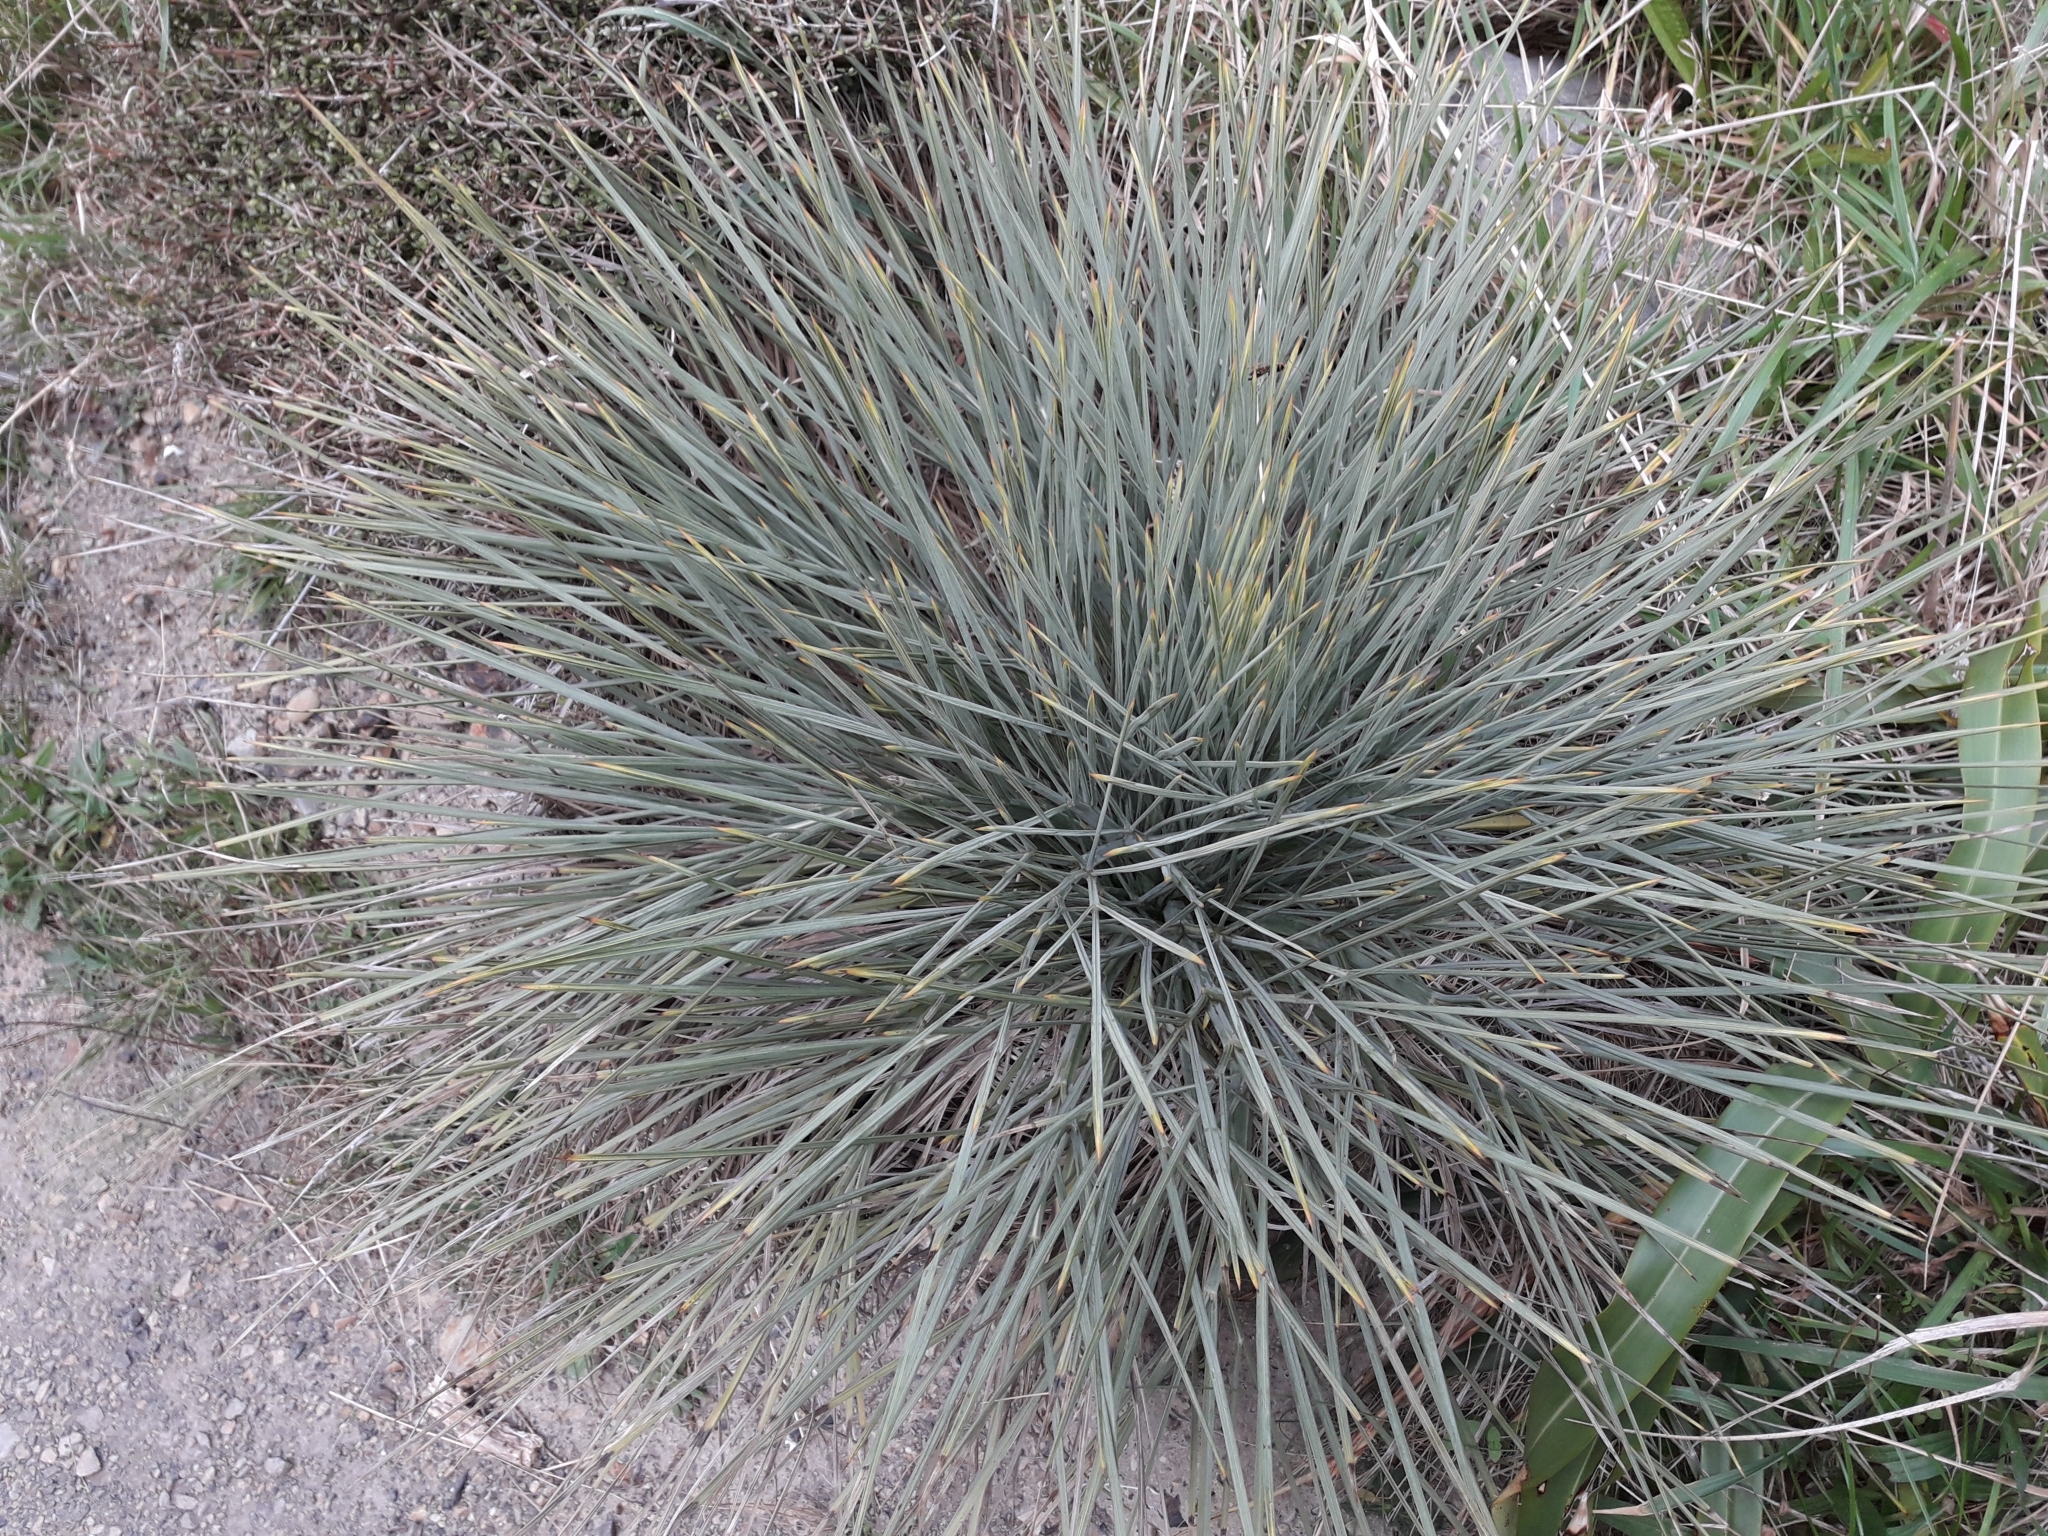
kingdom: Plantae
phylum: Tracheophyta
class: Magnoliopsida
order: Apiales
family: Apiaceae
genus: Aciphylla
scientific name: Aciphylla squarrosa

==

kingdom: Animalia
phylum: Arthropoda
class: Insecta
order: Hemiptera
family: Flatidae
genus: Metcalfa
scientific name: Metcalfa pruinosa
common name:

[Task details]
Lay out the lines from the one holding "kingdom: Plantae" through the one holding "scientific name: Aciphylla squarrosa", inclusive, as a JSON list of strings, one string per line and no blank lines.

[Solution to this task]
[
  "kingdom: Plantae",
  "phylum: Tracheophyta",
  "class: Magnoliopsida",
  "order: Apiales",
  "family: Apiaceae",
  "genus: Aciphylla",
  "scientific name: Aciphylla squarrosa"
]